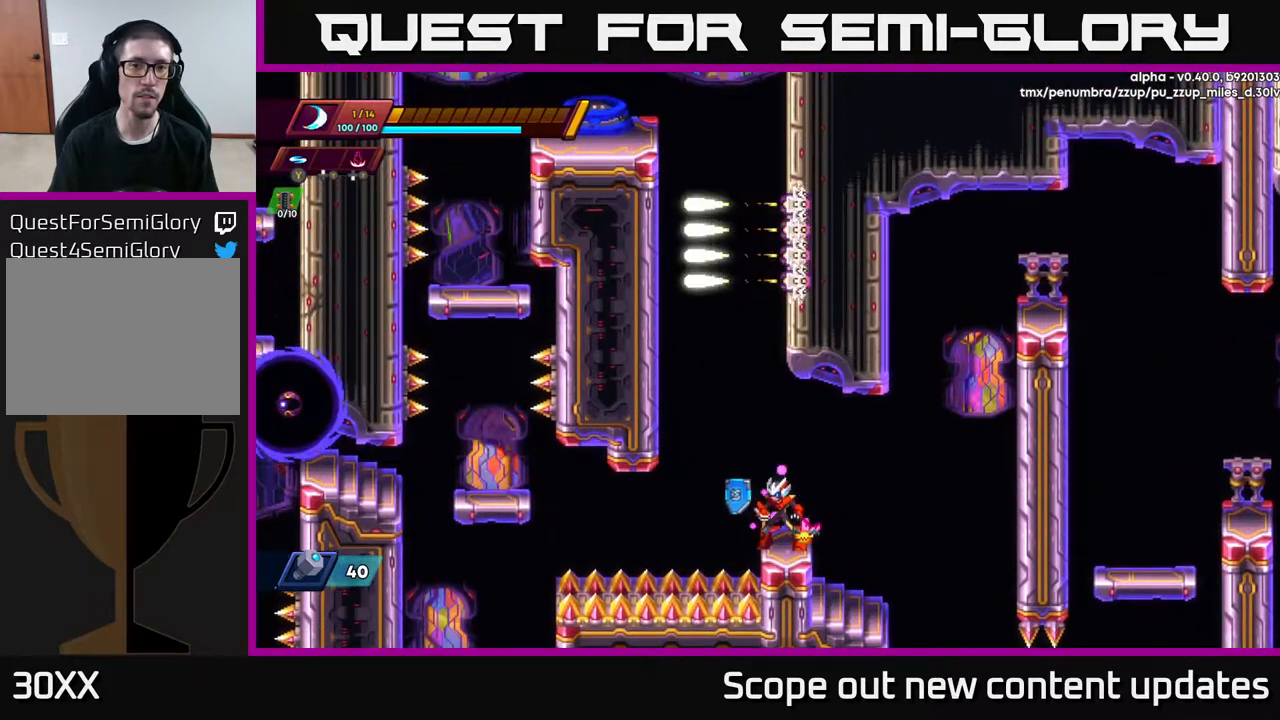
{"buttons": ["A", "R2", "DPAD_LEFT"], "left_stick": "center", "right_stick": "center", "events": [[417, "DPAD_LEFT", "down"], [450, "R2", "down"], [467, "A", "down"]]}
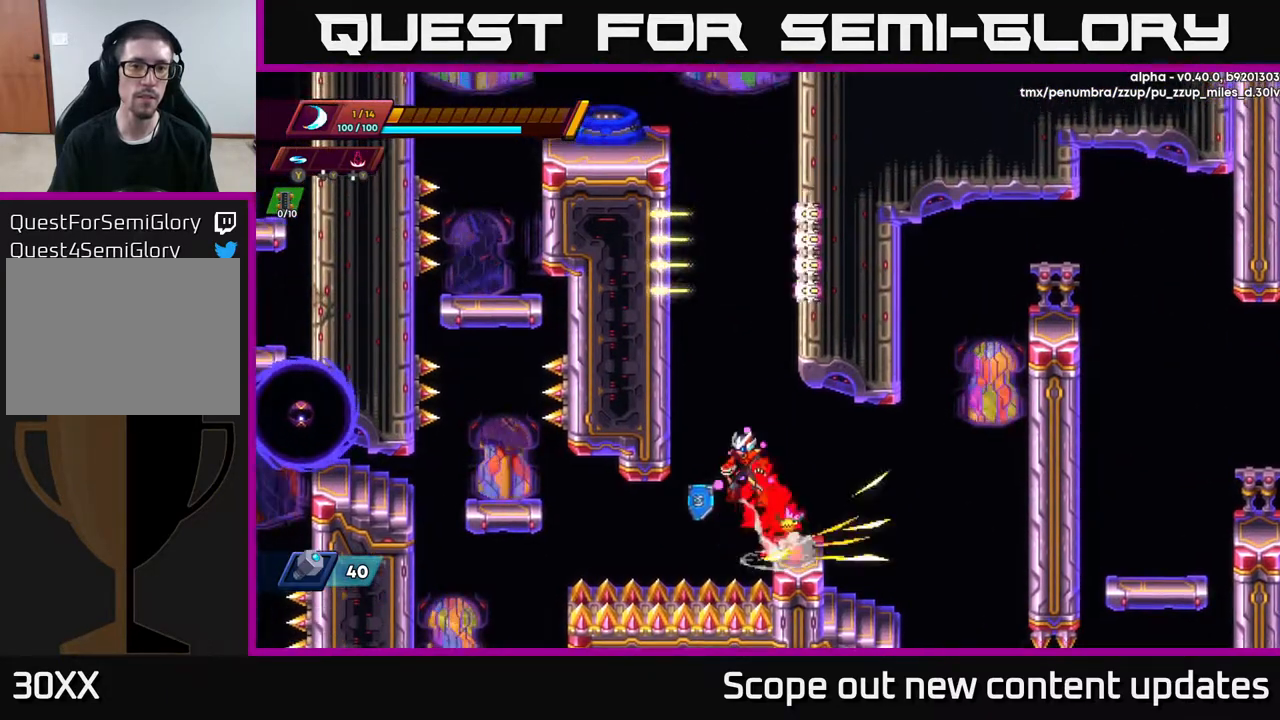
{"buttons": ["A", "R2", "DPAD_LEFT"], "left_stick": "center", "right_stick": "center", "events": [[167, "A", "up"], [233, "A", "down"], [383, "A", "up"], [450, "A", "down"]]}
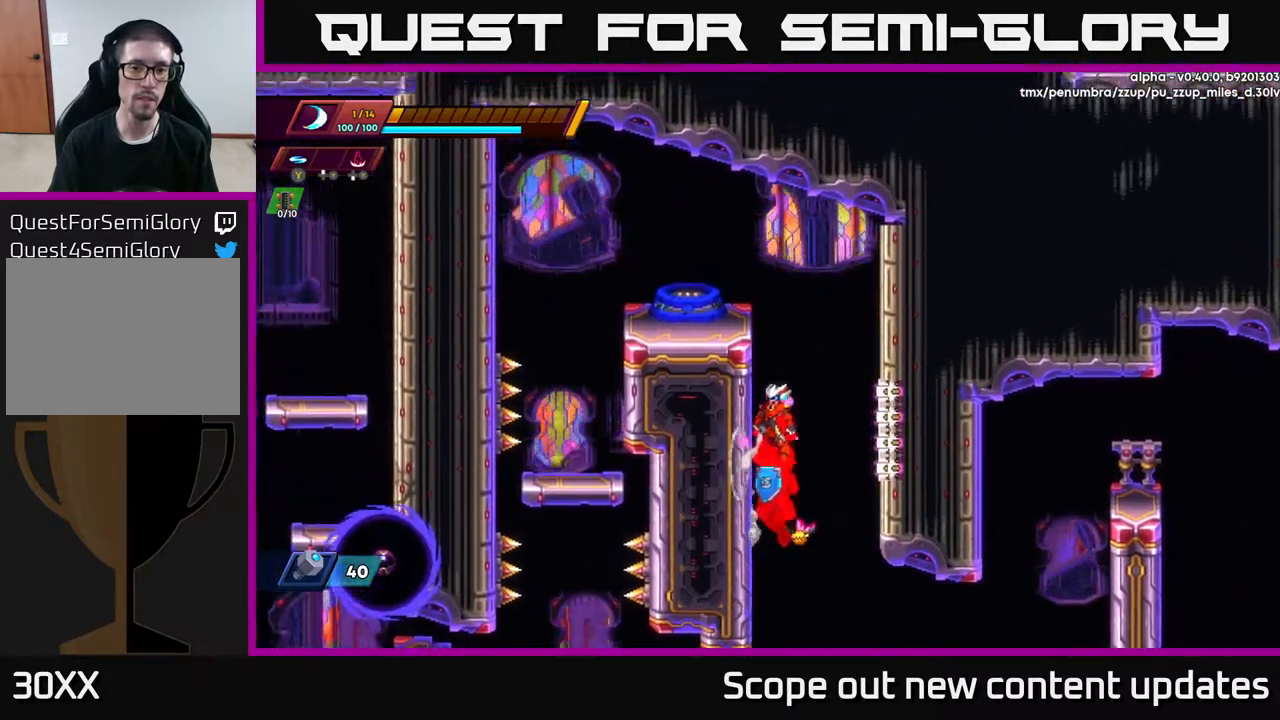
{"buttons": ["DPAD_LEFT"], "left_stick": "center", "right_stick": "down", "events": [[100, "A", "up"], [183, "A", "down"], [400, "A", "up"], [433, "R2", "up"], [500, "right_stick", "down"]]}
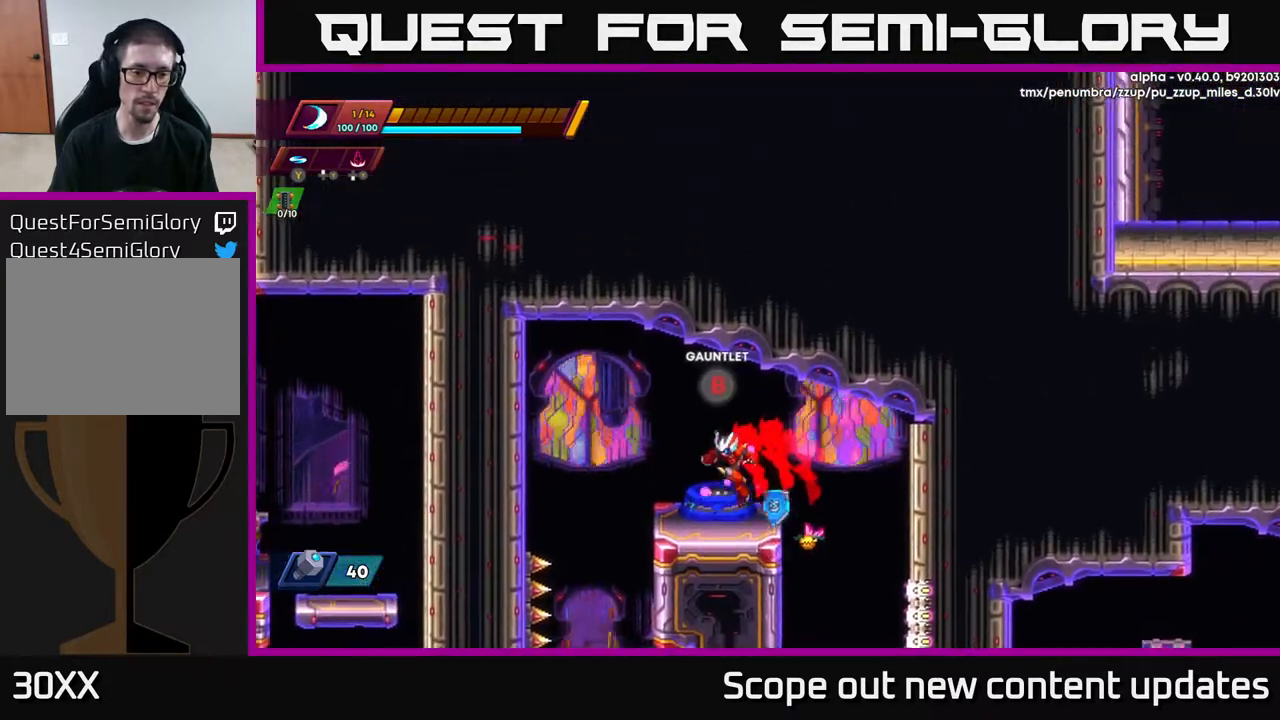
{"buttons": [], "left_stick": "center", "right_stick": "down", "events": [[433, "DPAD_LEFT", "up"]]}
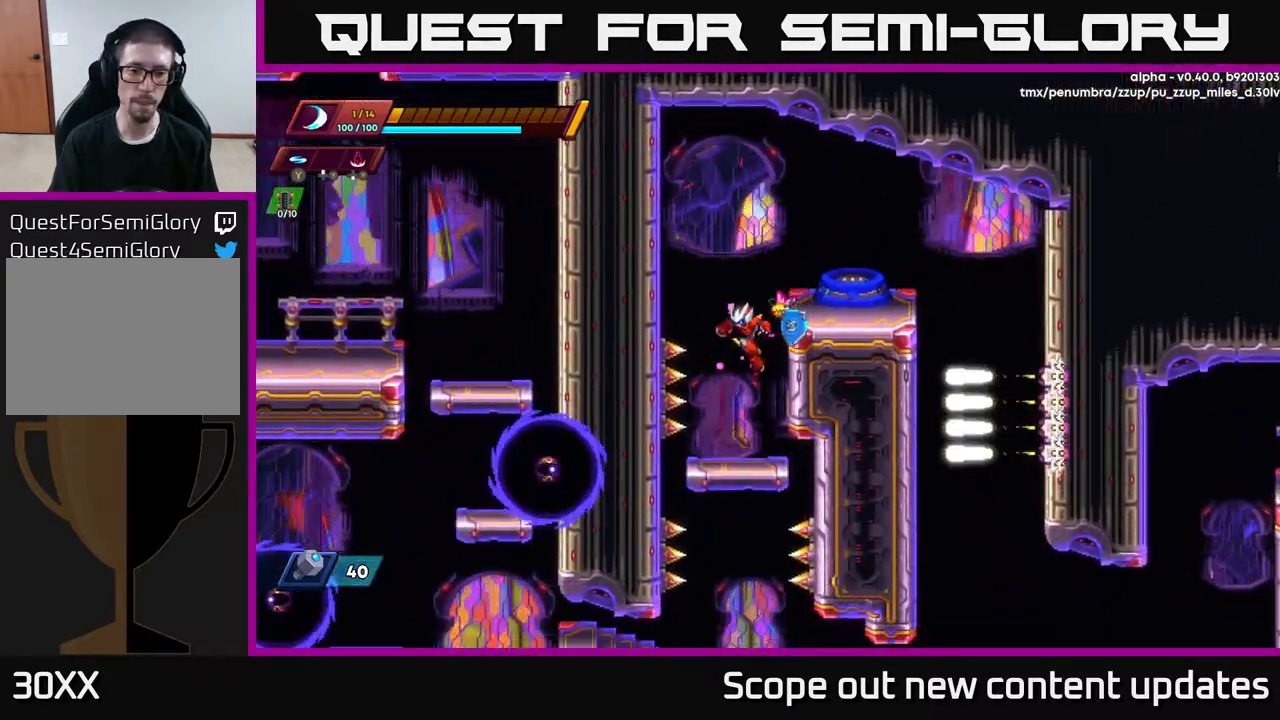
{"buttons": [], "left_stick": "center", "right_stick": "center", "events": [[250, "DPAD_LEFT", "down"], [300, "DPAD_LEFT", "up"], [300, "right_stick", "center"]]}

· · · ·

**REQUIRED WORK**
With pictures excluded, the material is to be written out exactly as given.

**RESPONSE BOX**
{"buttons": ["A", "R2", "DPAD_LEFT"], "left_stick": "center", "right_stick": "center", "events": [[417, "DPAD_LEFT", "down"], [450, "R2", "down"], [467, "A", "down"]]}
{"buttons": ["A", "R2", "DPAD_LEFT"], "left_stick": "center", "right_stick": "center", "events": [[167, "A", "up"], [233, "A", "down"], [383, "A", "up"], [450, "A", "down"]]}
{"buttons": ["DPAD_LEFT"], "left_stick": "center", "right_stick": "down", "events": [[100, "A", "up"], [183, "A", "down"], [400, "A", "up"], [433, "R2", "up"], [500, "right_stick", "down"]]}
{"buttons": [], "left_stick": "center", "right_stick": "down", "events": [[433, "DPAD_LEFT", "up"]]}
{"buttons": [], "left_stick": "center", "right_stick": "center", "events": [[250, "DPAD_LEFT", "down"], [300, "DPAD_LEFT", "up"], [300, "right_stick", "center"]]}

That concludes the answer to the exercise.